En Pope’s Ferry, justo al norte de Macón, entró en la típica gasolinera con tienda dirigida por una familia. Nada de surtidores autoservicio, ni de gasolina sin plomo; Gulf súper a diez centavos el litro; la normal a ocho centavos. Le pidió al chico que había allí fuera que le llenara el depósito de súper, le revisara el aceite y le agregara tres cuartos si le faltaba.

En la tienda se compró un par de Slim Jims y una lata de Pabst, y estuvo un rato manoteando inútilmente la lata de cerveza hasta que se dio cuenta de que no tenía la anilla para abrir.

—Vaya sed traes, chico —le dijo con una risita la mujer mayor que había detrás del mostrador—. ¡Mira que tratar de abrir la lata con las manos!

Jeff sonrió tímidamente. La mujer le indicó el abridor de latas que colgaba de un hilo al lado de la caja, y Jeff hizo dos agujeros en forma de V en lo alto de la lata. El chico de los surtidores le gritó a través de la puerta mosquitera de la tienda:

—¡Oiga, parece que necesita como tres cuartos de aceite!

—Vale, ponle lo que haga falta. Y revísame las correas del ventilador, ¿quieres?

Jeff tomó un largo sorbo de cerveza y cogió una revista de la estantería. Había un artículo sobre el nuevo furor del pop-art: ampliaciones de las tiras cómicas de Lichtenstein, enormes hamburguesas de vinilo blando de Oldenburg. Qué raro, tenía entendido que todo eso había pasado más tarde, en 1965 o 1966. ¿Habría dado con una discrepancia? ¿Acaso ese mundo era ya ligeramente distinto del que él creía conocer?

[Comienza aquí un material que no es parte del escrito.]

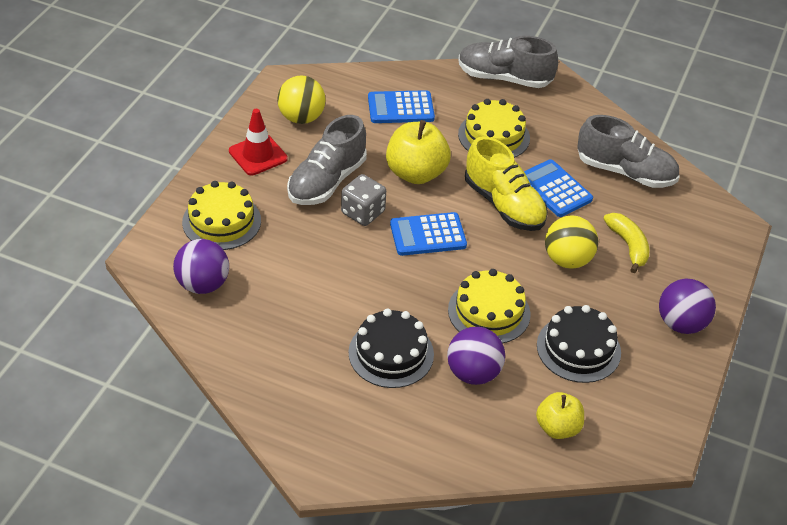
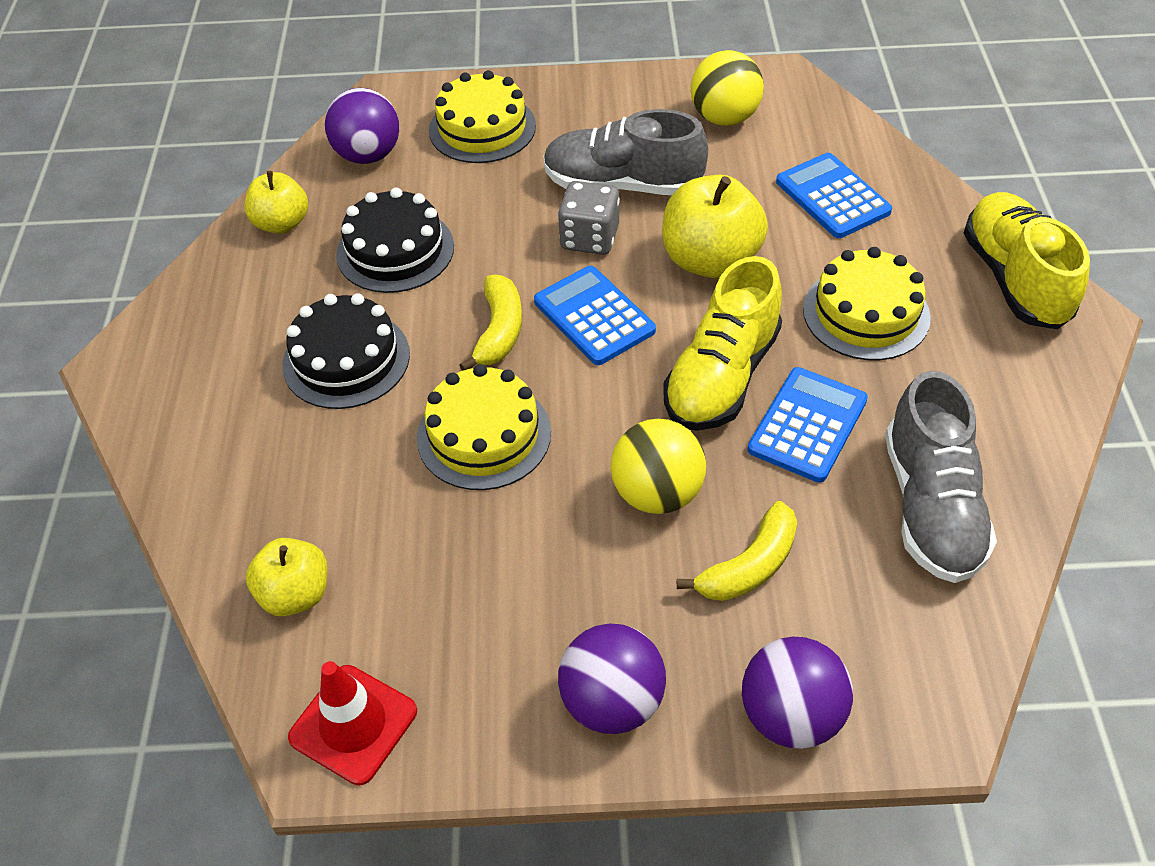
camera: 70 degrees right, 5 degrees up
(239, 349) = (282, 223): none -> yellow apple
(258, 155) = (622, 110): red traffic cone -> red traffic cone (353, 724)
(413, 278) = (499, 331): none -> yellow banana
(473, 373) = (355, 458): purple ball -> purple ball (790, 715)
(504, 78) = (1014, 279): grey shoe -> yellow shoe
(578, 348) = (471, 569): black cake -> black cake (395, 250)

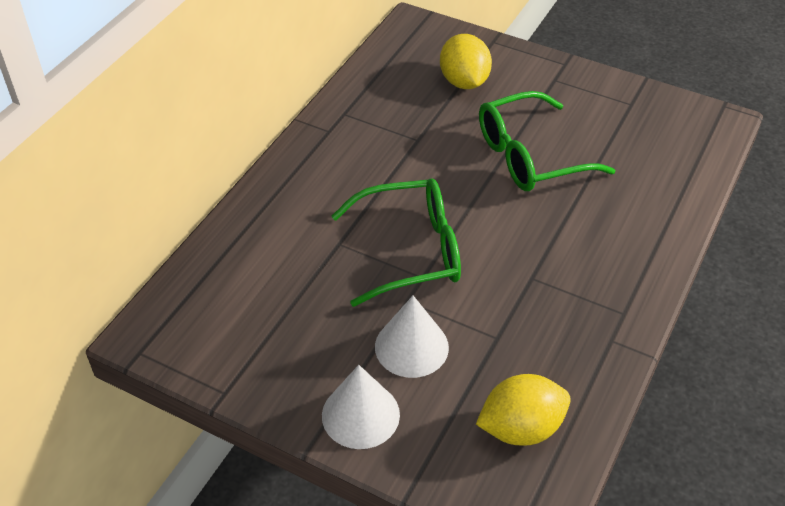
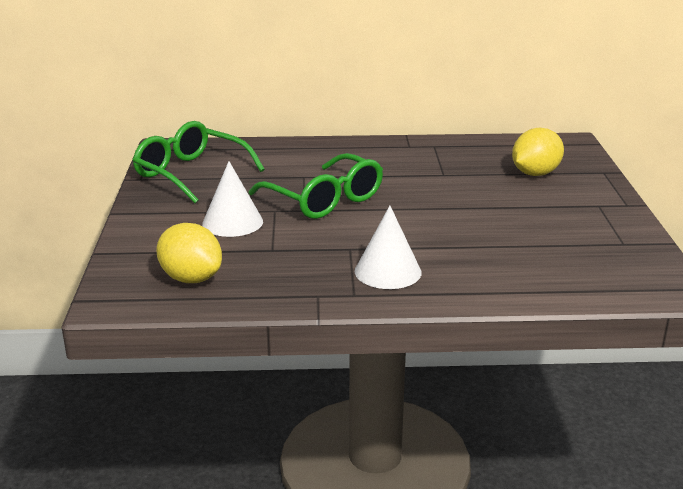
camera: 60 degrees right, 20 degrees down
(360, 414) = (156, 221): white cone -> white cone (388, 271)
(531, 156) = (488, 217): green glasses -> green glasses (191, 174)

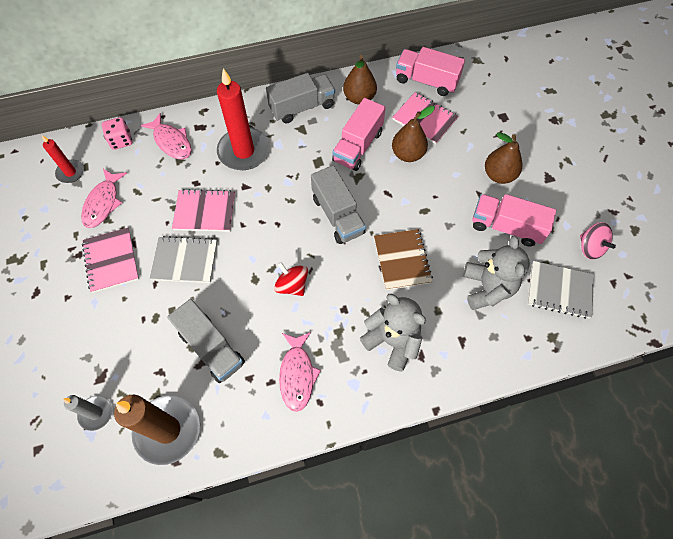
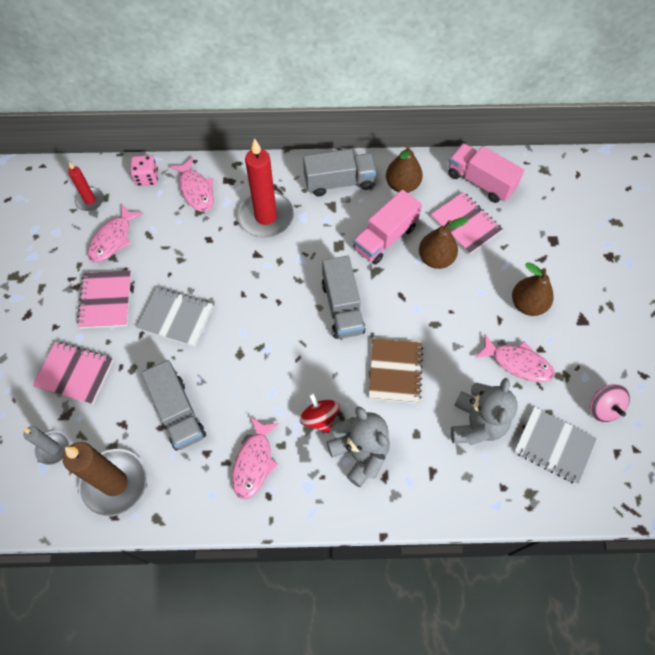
camera: 15 degrees right, 0 degrees up
(205, 212) = (209, 272): pink notebook -> pink notebook (74, 373)
(292, 285) = (275, 369): red spinning top -> red spinning top (319, 418)
(506, 227) = (517, 363): pink truck -> pink fish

Necesitaba hablar con alguien. Martin se lo tomaría a chacota, y sus padres se preocuparían por su cordura. Sí, eso era, tal vez tendría que visitar a un psicoanalista. Al menos un médico iba a escucharlo y a guardar el secreto de lo que le contara; pero una consulta así llevaba aparejada la presuposición tácita de un problema mental, de un deseo de ser «curado» de algo.

No, no había nadie con quien pudiera hablar de aquello, al menos abiertamente. Pero no podía seguir evitando a todo el mundo por temor a que se descubriera, porque podría parecer mucho más extraño que cualquier lapsus anacrónico que pudiera tener. Además, empezaba a sentirse solo, caray. Aunque no pudiera decir la verdad, o lo que él consideraba la verdad, después de todo lo que le había pasado, necesitaba el consuelo de una compañía.

—¿Podría darme cambio para el teléfono? —le preguntó Jeff a la mujer que estaba en la caja, y le entregó un billete de cinco dólares.

—¿En billetes de a uno, te va bien?

—Quiero llamar a Atlanta.

La mujer asintió, le dio a la tecla para abrir la caja y sacó unas cuantas monedas de la caja.

—Con un dólar en monedas tendrás bastante, chico.